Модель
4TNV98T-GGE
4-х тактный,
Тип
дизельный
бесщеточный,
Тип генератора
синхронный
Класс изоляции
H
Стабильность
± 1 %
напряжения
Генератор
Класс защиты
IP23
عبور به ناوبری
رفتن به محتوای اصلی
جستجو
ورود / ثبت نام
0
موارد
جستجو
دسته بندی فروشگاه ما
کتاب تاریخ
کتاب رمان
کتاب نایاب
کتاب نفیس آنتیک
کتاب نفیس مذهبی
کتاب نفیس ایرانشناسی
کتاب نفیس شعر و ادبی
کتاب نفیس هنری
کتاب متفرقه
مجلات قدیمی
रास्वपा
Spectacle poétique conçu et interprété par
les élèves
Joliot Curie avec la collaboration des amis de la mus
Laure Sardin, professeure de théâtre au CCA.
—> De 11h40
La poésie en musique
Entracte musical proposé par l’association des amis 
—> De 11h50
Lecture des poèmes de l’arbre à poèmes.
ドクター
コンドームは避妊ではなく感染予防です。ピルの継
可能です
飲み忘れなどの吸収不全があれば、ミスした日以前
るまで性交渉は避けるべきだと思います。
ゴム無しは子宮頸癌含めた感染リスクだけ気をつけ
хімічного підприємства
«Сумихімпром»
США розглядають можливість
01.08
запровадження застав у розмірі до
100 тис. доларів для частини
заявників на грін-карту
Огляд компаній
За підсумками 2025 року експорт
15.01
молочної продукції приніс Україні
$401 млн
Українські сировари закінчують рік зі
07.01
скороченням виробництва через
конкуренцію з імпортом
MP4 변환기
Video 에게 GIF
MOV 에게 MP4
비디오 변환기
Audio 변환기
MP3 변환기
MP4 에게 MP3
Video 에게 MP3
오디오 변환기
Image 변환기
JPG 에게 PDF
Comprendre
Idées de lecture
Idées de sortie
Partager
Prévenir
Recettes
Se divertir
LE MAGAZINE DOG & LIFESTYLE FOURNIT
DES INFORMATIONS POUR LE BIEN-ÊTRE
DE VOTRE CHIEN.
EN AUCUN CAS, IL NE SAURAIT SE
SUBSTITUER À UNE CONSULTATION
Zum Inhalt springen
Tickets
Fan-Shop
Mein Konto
==
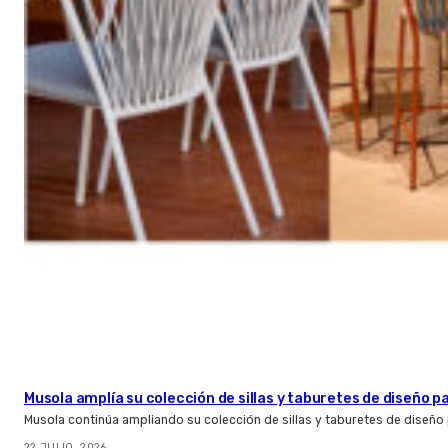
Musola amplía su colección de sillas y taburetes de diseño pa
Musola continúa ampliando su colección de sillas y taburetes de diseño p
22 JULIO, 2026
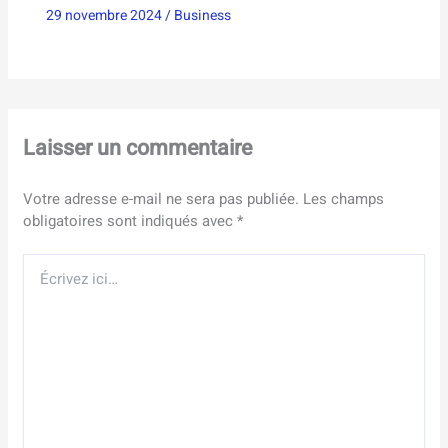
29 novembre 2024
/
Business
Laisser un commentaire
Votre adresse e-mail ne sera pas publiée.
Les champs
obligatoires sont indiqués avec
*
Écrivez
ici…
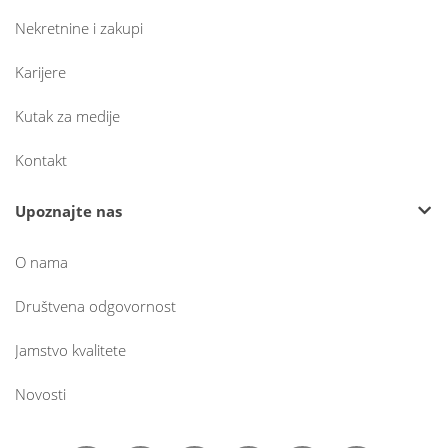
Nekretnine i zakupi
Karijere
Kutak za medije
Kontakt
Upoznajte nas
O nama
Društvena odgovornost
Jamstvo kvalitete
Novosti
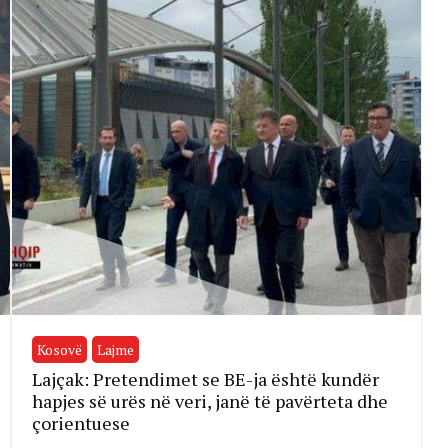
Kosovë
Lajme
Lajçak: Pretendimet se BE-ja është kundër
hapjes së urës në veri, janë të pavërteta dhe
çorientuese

### HOW TO COMPLETE THIS TASK
Report how many lines of the entries hold the word "کتاب". Nothing else is needed.

### ANSWER SPACE
9